[[ RECORDS TO USE open ]]

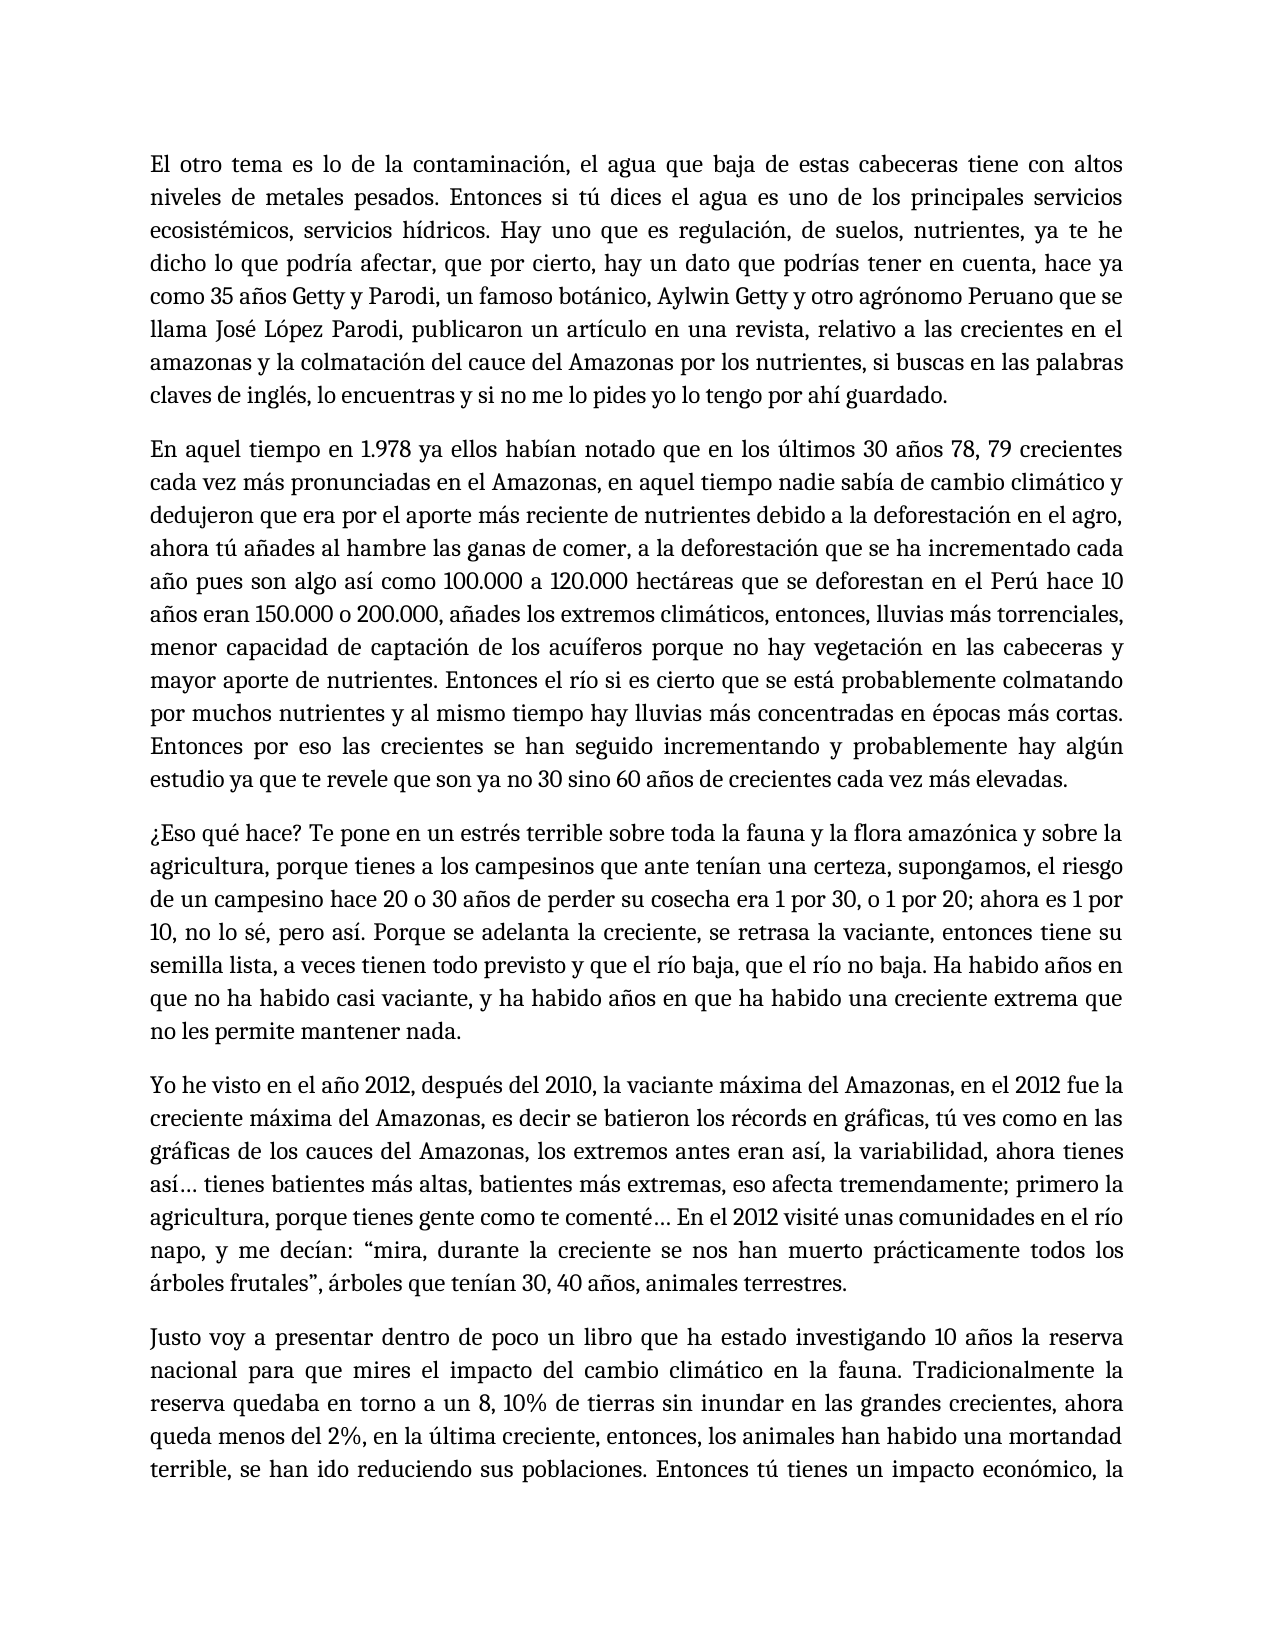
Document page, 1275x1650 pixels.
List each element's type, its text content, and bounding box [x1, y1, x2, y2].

[[ RECORDS TO USE closed ]]
[[ RECORDS TO USE open ]]

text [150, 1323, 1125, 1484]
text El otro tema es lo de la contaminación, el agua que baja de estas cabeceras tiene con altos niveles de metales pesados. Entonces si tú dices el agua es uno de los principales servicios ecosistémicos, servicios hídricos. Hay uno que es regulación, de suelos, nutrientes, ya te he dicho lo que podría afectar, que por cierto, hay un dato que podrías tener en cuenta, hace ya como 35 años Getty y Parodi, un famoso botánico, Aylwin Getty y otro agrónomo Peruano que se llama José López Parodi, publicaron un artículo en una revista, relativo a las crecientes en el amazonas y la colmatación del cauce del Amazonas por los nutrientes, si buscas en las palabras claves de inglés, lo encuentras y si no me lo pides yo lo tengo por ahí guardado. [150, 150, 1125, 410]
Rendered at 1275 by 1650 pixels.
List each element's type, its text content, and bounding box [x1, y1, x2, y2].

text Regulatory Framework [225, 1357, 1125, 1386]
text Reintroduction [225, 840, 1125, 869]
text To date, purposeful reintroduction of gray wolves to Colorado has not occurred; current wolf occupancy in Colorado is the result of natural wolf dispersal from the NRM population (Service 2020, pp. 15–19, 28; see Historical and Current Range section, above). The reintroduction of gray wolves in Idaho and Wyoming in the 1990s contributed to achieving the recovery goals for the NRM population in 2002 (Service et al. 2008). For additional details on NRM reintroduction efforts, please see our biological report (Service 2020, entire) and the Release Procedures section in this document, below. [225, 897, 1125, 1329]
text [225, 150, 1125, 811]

[[ RECORDS TO USE closed ]]

PROMPT » Bring together all lines of the entries above in which the string "pixels" occurs.

ANSWER TO THE PROBLEM »
Document page, 1275x1650 pixels.
Rendered at 1275 by 1650 pixels.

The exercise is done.